正当我们为这件事情争执不休的时候,老板娘从里屋拿出了一个信封。

看样子,有些年头了。

她说,“我没想到你来得这么晚。”

我正为这莫名其妙的话感到不安时,老板娘从里面倒出了一张照片,和薄薄的一封信。

照片赫然是我在大学校园里拍的,当初随着那条裙子一齐寄回家里。

信只有短短的几行,大多是提醒我要保护身体,家庭和睦的话。

“以前你妹妹在我这里打过工,她经常和我提起自己那个聪明的哥哥,后来她央我留下这封信,说你一定会来找。”

老板娘必然是不知道我来过好几次,但这没有什么好辩解的,毕竟我连自己妹妹的坟墓都没有敢看过一眼。

老板娘大概是有些唏嘘,她不忍心看我,于是拉着军大衣老头出门了。

我原本以为自己会像电影里一样大哭崩溃,但没有,我平静地看着妹妹在这个屋子留下的布局,她刷过我面前的这只海碗,这个桌子她大概擦了无数遍,还有放在柜台的那只招财猫,碎掉的部分让她用橡皮泥补好了。

我的眼睛此刻犹如一只强力抽水泵,把我身体里所有的水分都流出来。

等我再出去的时候,天已经完全黑了,老板娘默默地递给了我那枚挂在老山羊脖子上的铁牌,又说,“为了你妹妹好好活着。”

我接过来,还是忍不住问,“你是李玉吗?”

她亲昵地摘掉了军大衣老头帽檐上的一根枯草,然后笑着说,“我叫李玉花儿。”

回到宾馆,我才发现方敏正坐在我房间的椅子上,她表情冷淡,大约是气我丢下了她一整天。

“我从来没想过,你这么憎恨我。”

她如是开口,然后把手里的东西摔给我,是那本笔记。

“你以为你在我面前跳下去,我就会后悔吗?”

我不以为意地笑笑,笔记里详细地记下了我的计划,我要在山顶送方敏一束她最爱的玫瑰花,再跟她朗诵一段我们当初的定情诗,我已经太多年没有表达自己的浪漫了,她一准会昏了头,以为自己活在幸福里。

她太愚蠢了,不是吗?

我要当着她的面,一步一步地将她拉进地狱里,我会在她露出甜蜜的笑容的瞬间,纵身跳下山。

儿子会质问她,为什么害死了自己的爸爸,警察会无数次盘问她,而那个男人恐怕也不敢和这么蛇蝎心肠的女人结婚了吧。

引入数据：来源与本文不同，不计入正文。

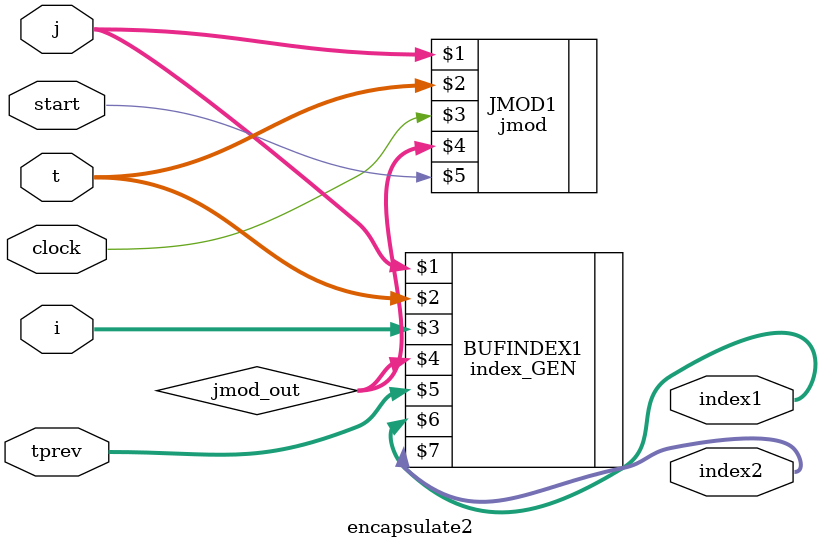
<source format=v>

module encapsulate2(i,j,t,tprev,start,clock,index1,index2);

input [4:0] i;
input [4:0] j;
input [4:0] t;
input [4:0] tprev;
input start;
input clock;
output [4:0] index1;    //for access x[k]
output [4:0] index2;    //for access x[k+t]

wire [4:0] jmod_out;

jmod JMOD1(j,t,clock,jmod_out,start);
index_GEN BUFINDEX1(j,t,i,jmod_out,tprev,index1,index2);

endmodule


</source>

方敏此刻发疯般撕打我,但我只觉得胸前发烫,因为那里,装着我妹妹的一封信。

于是我摊了摊手,颇有些轻松地回答方敏,“那只是我小说的提纲,名字就叫《社会性死亡》。”

“是吗?”

她依旧半信半疑地看着我,我点点头,掏出打火机烧了那本笔记。

她连忙阻止我,但宾馆的烟雾报警器还是响了,在一片混乱里,我轻轻,轻轻地握住方敏的手,“回去,我们就离婚吧,前妻。”

我的前妻愣了愣,大概是在为刚刚的闹腾而心生内疚,于是她恢复了理智,问我,“那你还是考虑一下那份工作吧。”

在一片寂静里,我有一阵失聪,然后听见我自己回答她说,“不,我要在羊汤馆里找一份工。”